• Work task
Gather every line in the entries below that contains the word "more".

Rendered chart images:
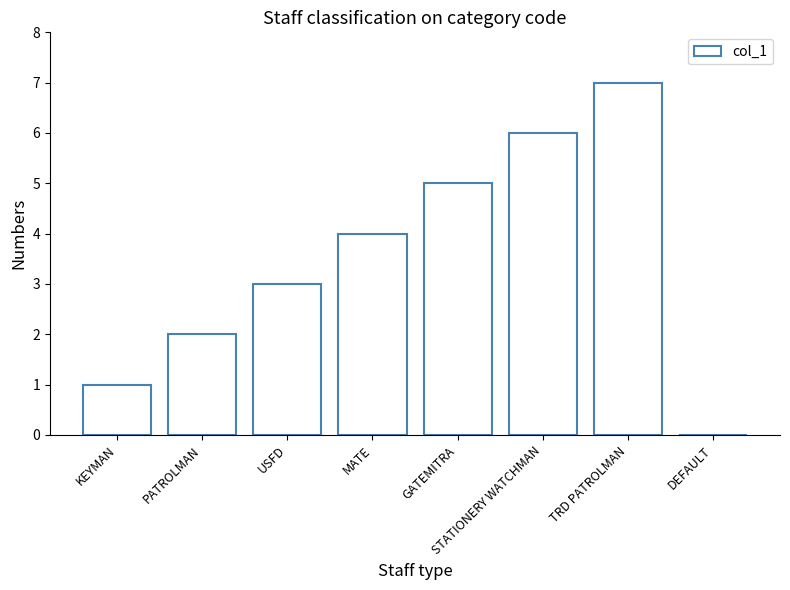

What is the sum of the values at USFD and GATEMITRA?

8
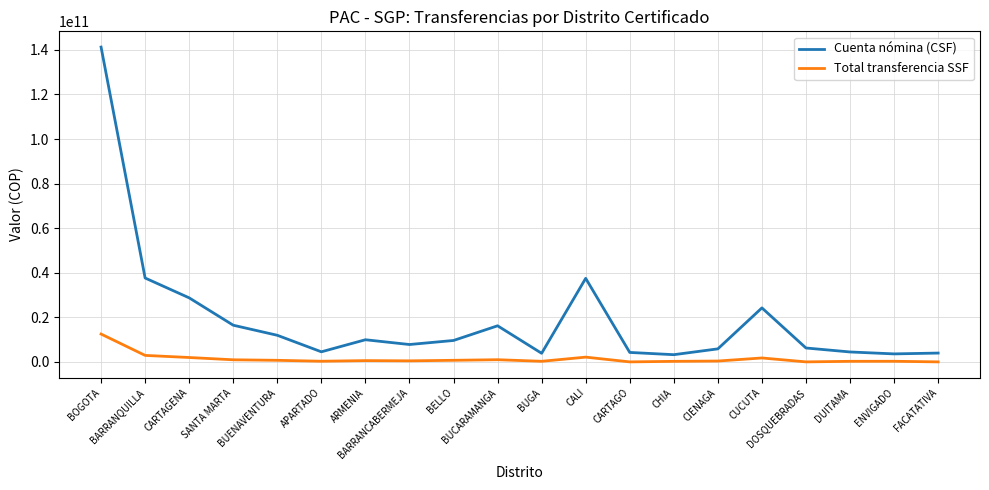

True or false: Total transferencia SSF has more than 0 points higher than both neighbors.

True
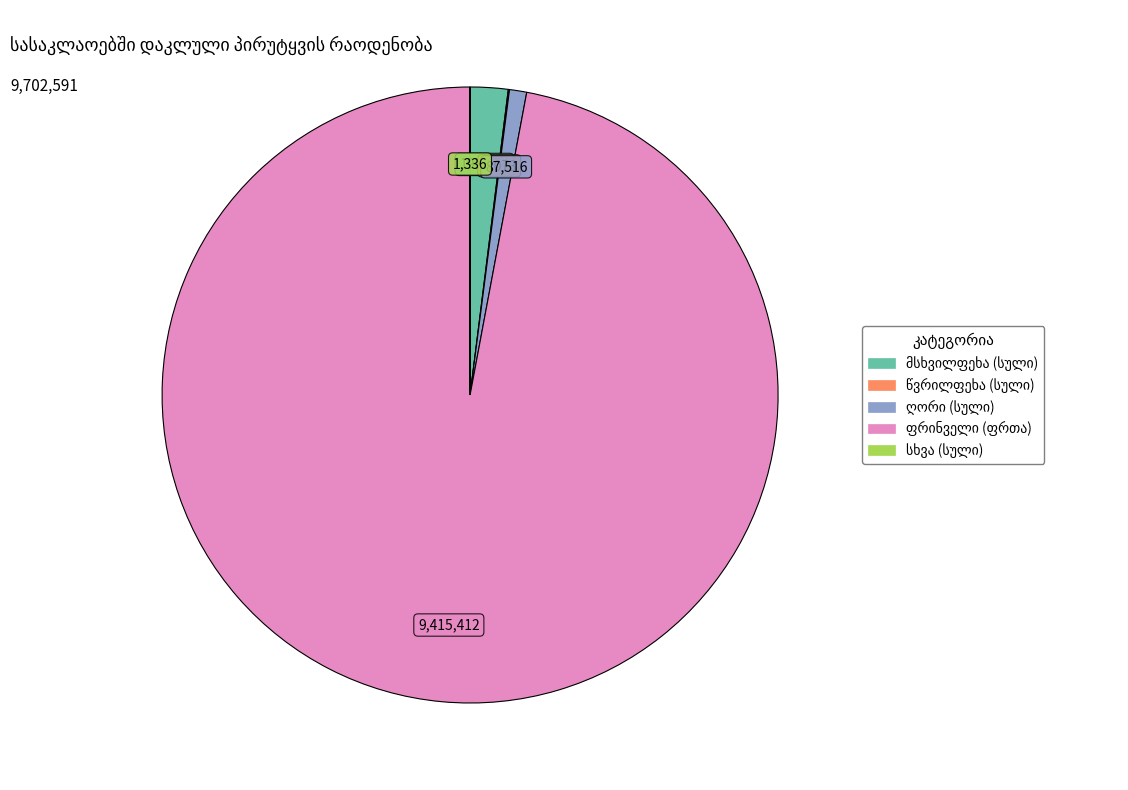

Is there any slice that represents more than half of the pie?

Yes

• Finished task
True or false: Total transferencia SSF has more than 0 points higher than both neighbors.
Is there any slice that represents more than half of the pie?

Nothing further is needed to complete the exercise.